After completing her master’s degree in Library Science and Technology Integration at Western Kentucky University, Griffith spent three years as the library media specialist at Russellville Middle School and then five years at McNeill Elementary. For the past six years, she has served in a district-level curriculum and instruction role — first at Walton-Verona and then for Barren County Schools.
Through her various roles, Griffith has stayed involved with the library programs in all of the schools in her respective districts, including serving as the interim librarian at Austin Tracy Elementary during the the 2016-17 school year.
“It is such an honor to not only be nominated but also selected by my colleagues and peers as an individual who has exhibited outstanding leadership in this profession,” Griffith told the Glasgow Daily Times. “I'm very thankful to the Kentucky Association of School Librarians for providing a professional organization for school librarians to network and obtain quality professional learning.”
Griffith served as president of the KASL in 2012-13 and president of the Kentucky Library Association in 2017-18. She is currently serving as the local arrangements chair for the American Association of School Librarians National Conference Committee, which will be held in Louisville this November.
Scott Harper, BCS director of instruction and technology, told the Daily Times that Griffith “exemplifies a true professional with a passion for enhancing and growing the services of not only our library and media programs in Barren County, but those across the commonwealth.”
“She works as a tireless advocate for the profession,” Harper said. “Mrs.

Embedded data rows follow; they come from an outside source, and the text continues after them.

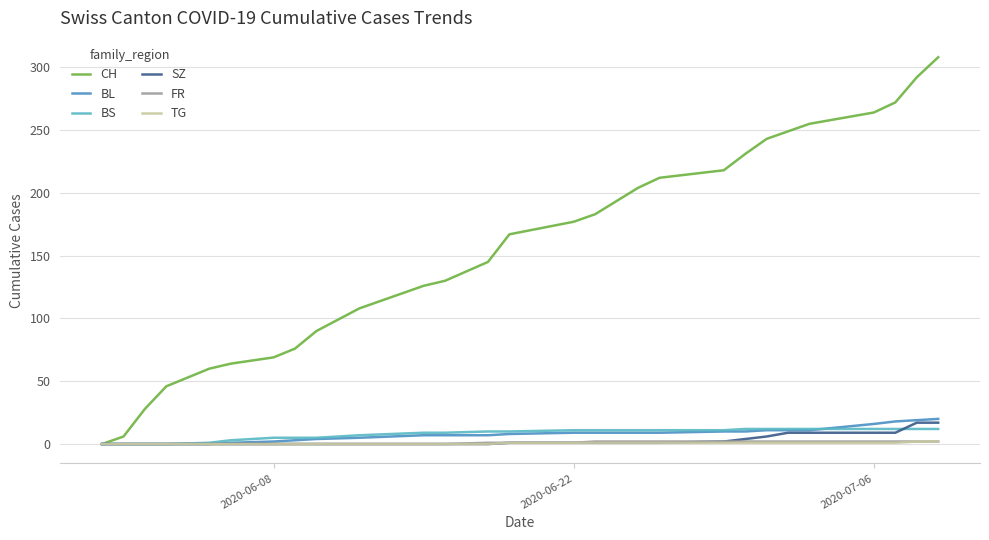

What are all the series names shown in the legend?

CH, BL, BS, SZ, FR, TG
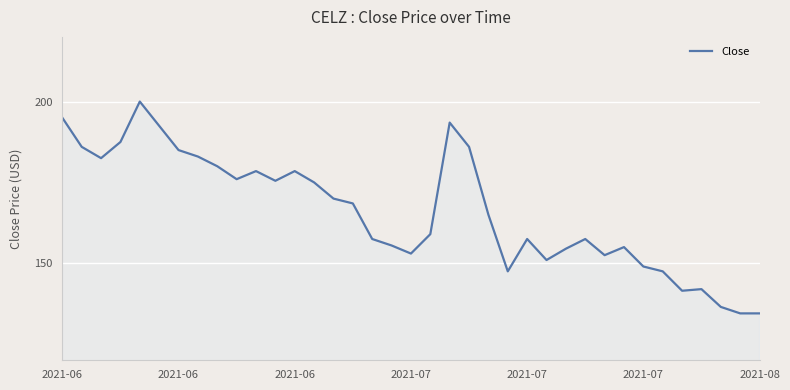

What is the difference between the second highest and minimum values?

60.5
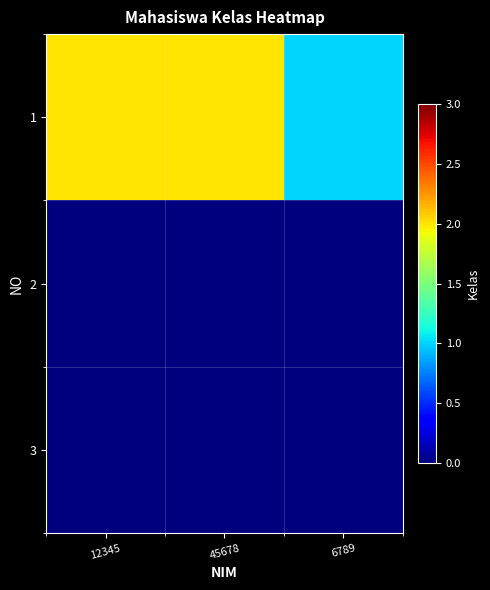

At which category is the sum across all series the highest?

12345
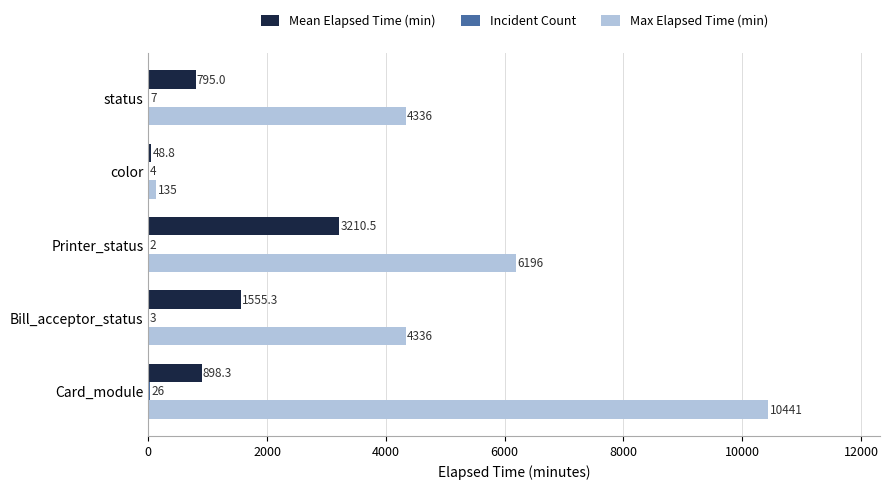

Which series changed the most between Printer_status and color?

Max Elapsed Time (min)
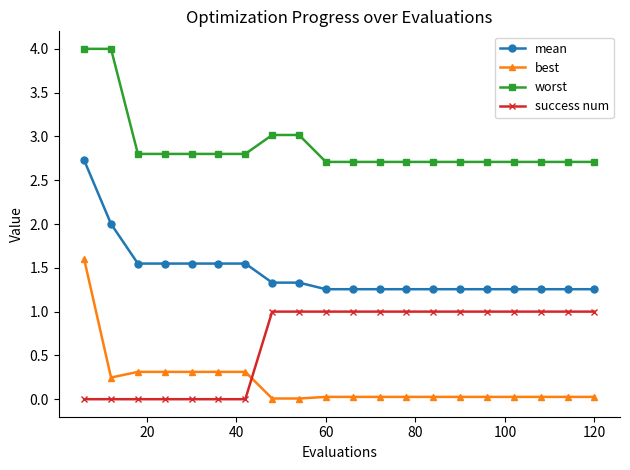

At how many categories does at least one series exceed 0?

20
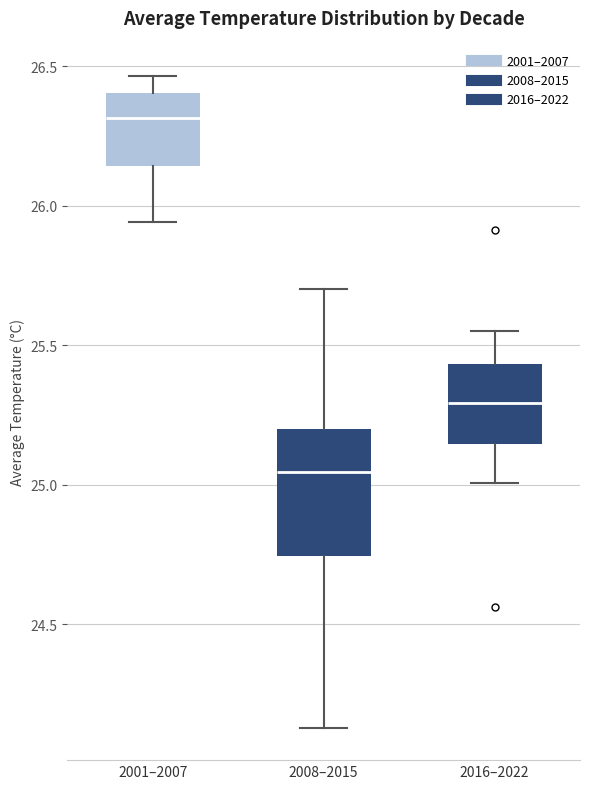

Where is the upper edge of the box for 2008–2015 on the y-axis? The values are not printed on the chart, so give them approximately, as read against the axis.

25.20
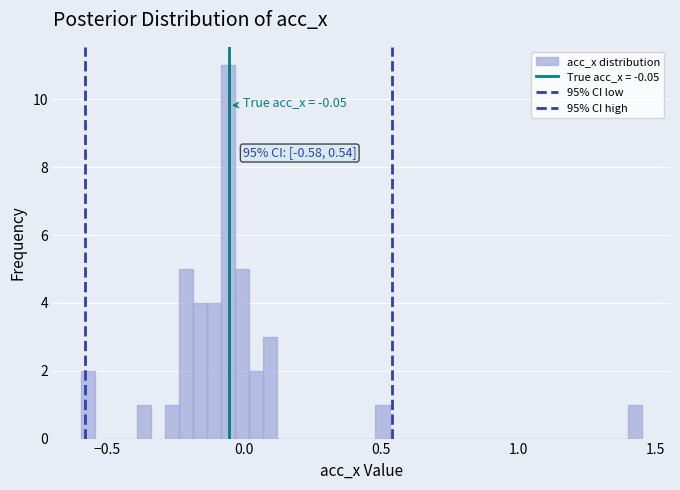

Read against the x-axis, roughly where is the centre of the tallest bar?

-0.05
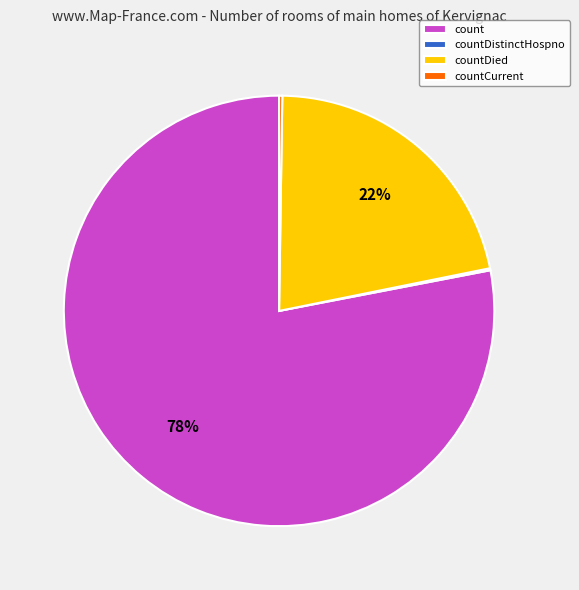

To the nearest percent, what is the combined percentage of count and countDied?

100%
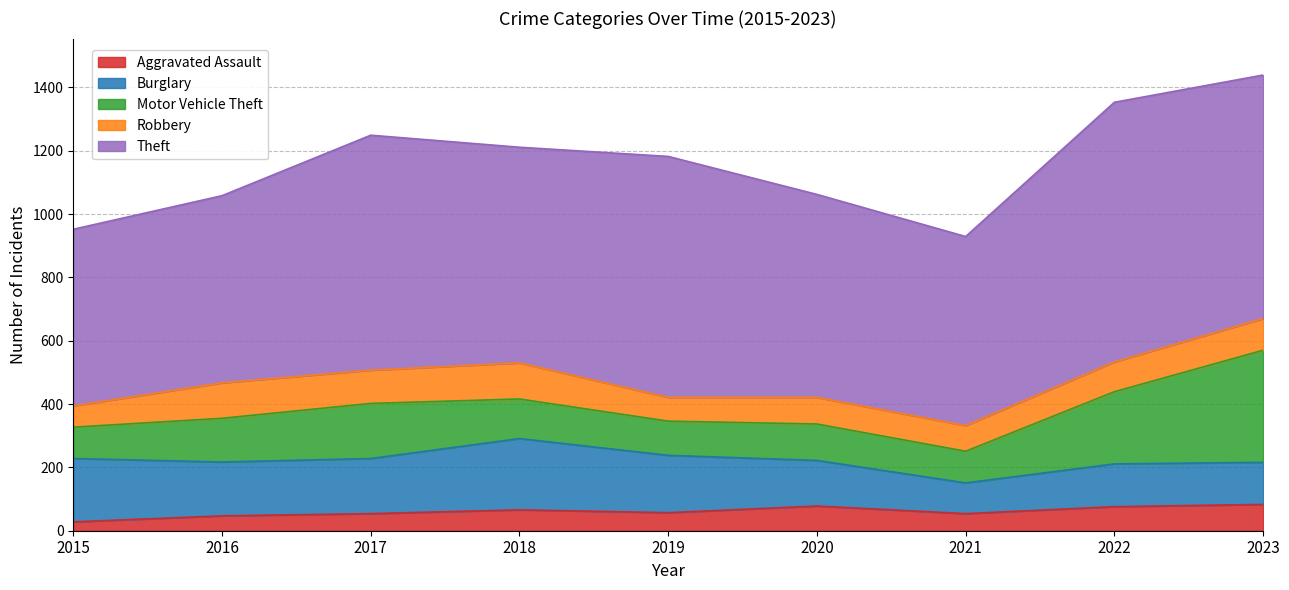

What is the value of the Aggravated Assault point at the 8th from the left?

76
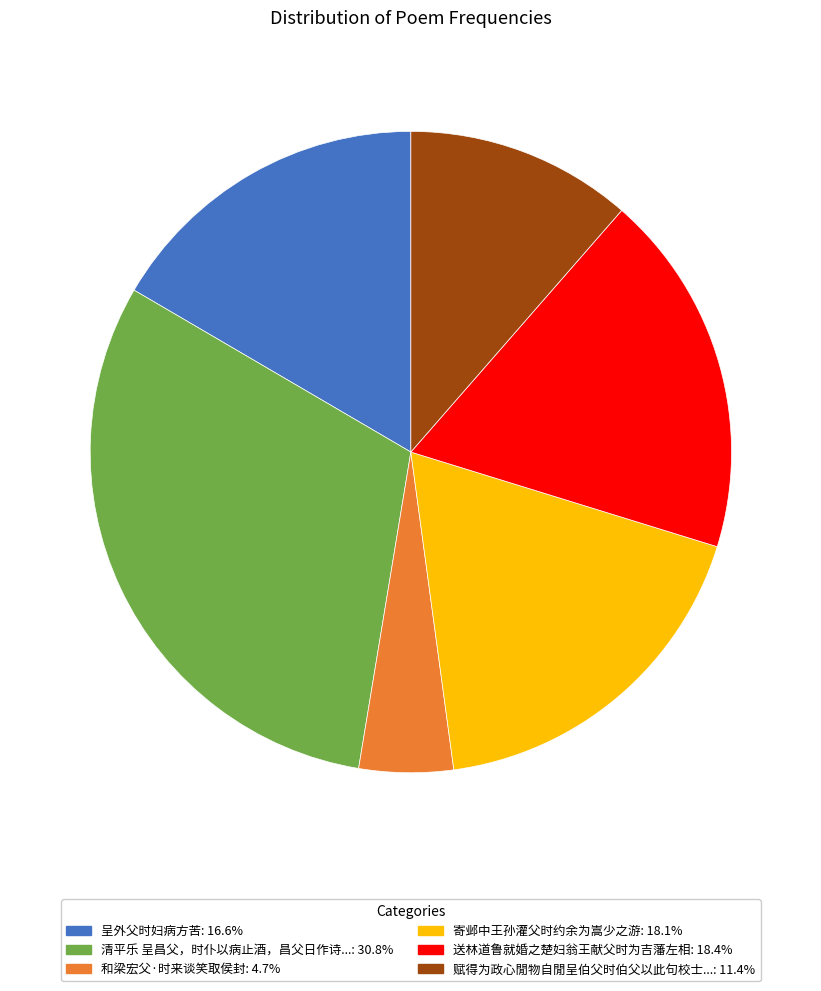

Does any single category account for the majority?

No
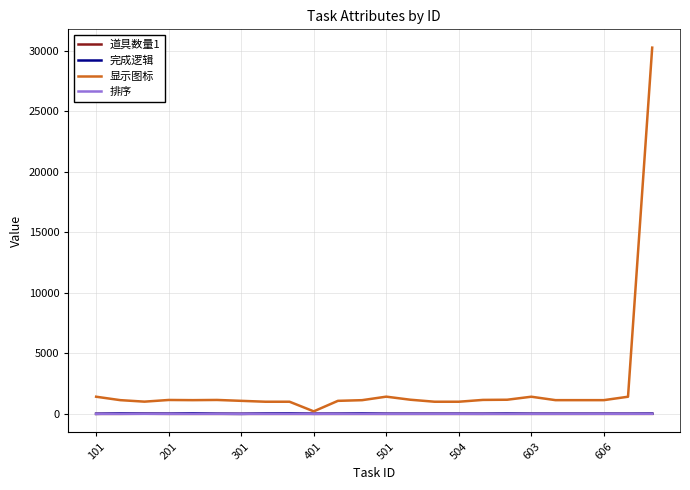

Which series has the largest total across all categories?

显示图标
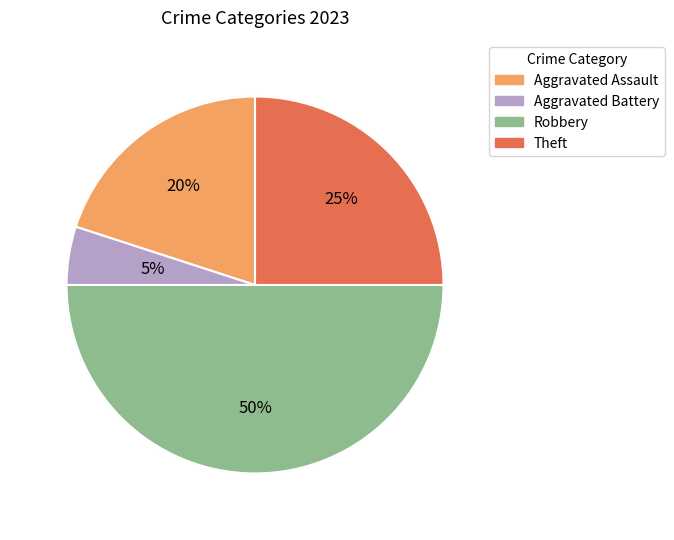

To the nearest percent, what is the combined percentage of values_2023 and 2?

70%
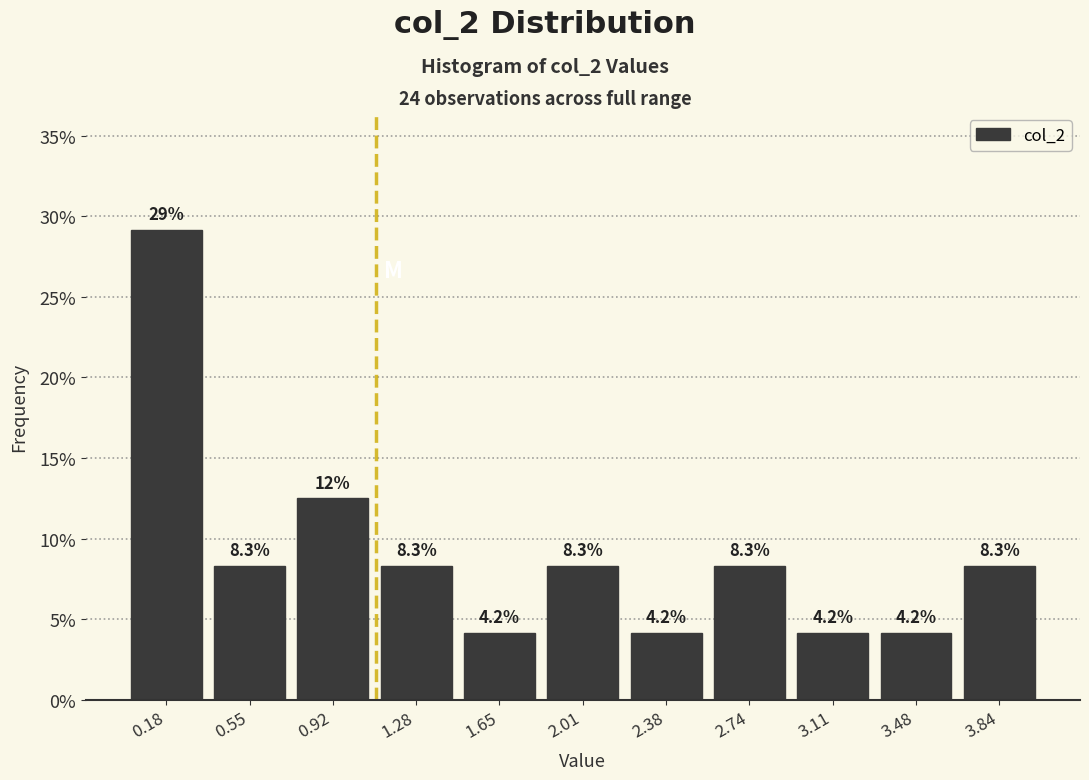

Which range on the x-axis has the tallest bar?

0.00 to 0.35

Griffith has shown her leadership at the school, district, state and national levels in various roles advocating for advancement and innovation within the library profession.
“I find that her drive and passion for rigorous library programs has enhanced all that she encounters. She is the type of person who works to develop relationships with staff and the larger community to promote and improve library services.”
Harper said Griffith “seeks innovations, new methods and products to enhance learning in our schools and libraries.”
“An additional quality that Mrs. Griffith possesses is a nurturing ability to grow our teachers and librarians in Barren County,” he said. “She is a strong support for the schools and their programs. She organizes many professional learning opportunities for them, including summer learning, ongoing PLC work and regional and state opportunities.
“I certainly respect Mrs. Griffith for her dedication to this challenging profession.”
Griffith said library media specialists have “the opportunity to provide resources, tools and training for both teachers and students — and that role is continually evolving due to our ever-changing society.”
“Libraries today still have numerous books and other resources available for check out,” she said. “However, many also contain MakerSpaces, STEM labs, 3D printers, offer coding and robotics classes, and so much more.
“Our school libraries offer digital subscriptions, eBooks and access to thousands of databases students can access from their mobile devices and at home when school isn't even in session.”
When asked what she sees as the future of libraries and library media specialists, Griffith said library media specialists “have always been an integral part of teaching information skills and integrating technology skills into the information problem-solving process.”
“As technology becomes more prevalent in learning and teaching, there will be an even greater need for information literacy and technology integration in schools,” she said. “But they will continue to be a literacy champion and pursue the ongoing mission of fostering a love for reading and books in students.”
Griffith said while she enjoys reading all books, she loves reading any book that is for young adults, “because I can then make recommendations and hold discussions with students.”
“For many, the library — and books — can open doors to a world of knowledge,” she said. “Students can utilize the numerous resources the library has to offer for free.
“The school library can, and should, be the center of activity within all schools and promote a knowledge-driven community for the future.”